Book Review: The Psychology of Money by Morgan Housel
The Psychology of Money delves into the behavioral aspects of how individuals are with their money. The book is divided into 20 chapters which are written more like short stories. I found this short story concept refreshing because I could read a chapter and then quit for the evening or even a few days, then come back to the book and start a new chapter, learning a new concept without having to keep up as you would with a traditional book. Each chapter is filled with facts from history, psychology and sound financial advice that is good for anyone.
My favorite chapter in the book was Chapter 10: Save Money. The first idea—simple, but easy to overlook—is that building wealth has little to do with your income or investment returns, and lots to do with your savings rate. Morgan put people into three categories- those who save, those who don’t think they can save, and those who don’t think they need to save. This chapter is for the latter two. As a saver and someone who has dedicated her life to helping others financially, I don’t need to be convinced of this statement.
For individuals who don’t think they can save, Morgan had a few tips.

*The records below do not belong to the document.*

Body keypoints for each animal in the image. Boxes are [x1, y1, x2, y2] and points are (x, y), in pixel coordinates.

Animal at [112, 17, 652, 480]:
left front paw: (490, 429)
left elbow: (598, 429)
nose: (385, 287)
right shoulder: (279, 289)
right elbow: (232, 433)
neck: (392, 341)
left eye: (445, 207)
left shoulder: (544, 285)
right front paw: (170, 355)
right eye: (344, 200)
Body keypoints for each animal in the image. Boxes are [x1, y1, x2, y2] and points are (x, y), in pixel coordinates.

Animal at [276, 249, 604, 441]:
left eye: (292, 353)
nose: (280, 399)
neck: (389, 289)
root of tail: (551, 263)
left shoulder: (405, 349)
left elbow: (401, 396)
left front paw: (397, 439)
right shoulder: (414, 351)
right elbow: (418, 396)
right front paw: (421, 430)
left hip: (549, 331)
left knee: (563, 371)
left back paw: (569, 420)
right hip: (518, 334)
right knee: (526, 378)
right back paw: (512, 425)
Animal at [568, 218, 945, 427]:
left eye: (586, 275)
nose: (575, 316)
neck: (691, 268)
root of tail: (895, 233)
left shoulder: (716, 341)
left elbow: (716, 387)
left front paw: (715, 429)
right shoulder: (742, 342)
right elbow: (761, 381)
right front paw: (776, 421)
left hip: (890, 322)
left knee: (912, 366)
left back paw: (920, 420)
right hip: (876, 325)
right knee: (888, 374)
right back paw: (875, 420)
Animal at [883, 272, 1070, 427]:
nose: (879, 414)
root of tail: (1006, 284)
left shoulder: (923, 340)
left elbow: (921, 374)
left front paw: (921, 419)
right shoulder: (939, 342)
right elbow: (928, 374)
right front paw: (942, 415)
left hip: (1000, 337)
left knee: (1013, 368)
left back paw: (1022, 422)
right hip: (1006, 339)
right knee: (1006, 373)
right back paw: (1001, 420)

- Savings can be created by spending less
- You don’t need a specific reason to save, but if you do have goals, they can increase your likelihood of success
For individuals who think they don’t need to save, Morgan shares these tips.
- The value of wealth is relative to what you need. A high savings rate means you will have lower expenses; having lower expenses means your savings will go farther if needed.
- Past a certain income level, what you need is just what sits below your ego. Here he is talking of materialism and really looking into the lens of what you truly need.
In short, everyone’s ability to save is more in their control than they might think. If you are interested in learning more about your psychology with money, I invite you to check out this book.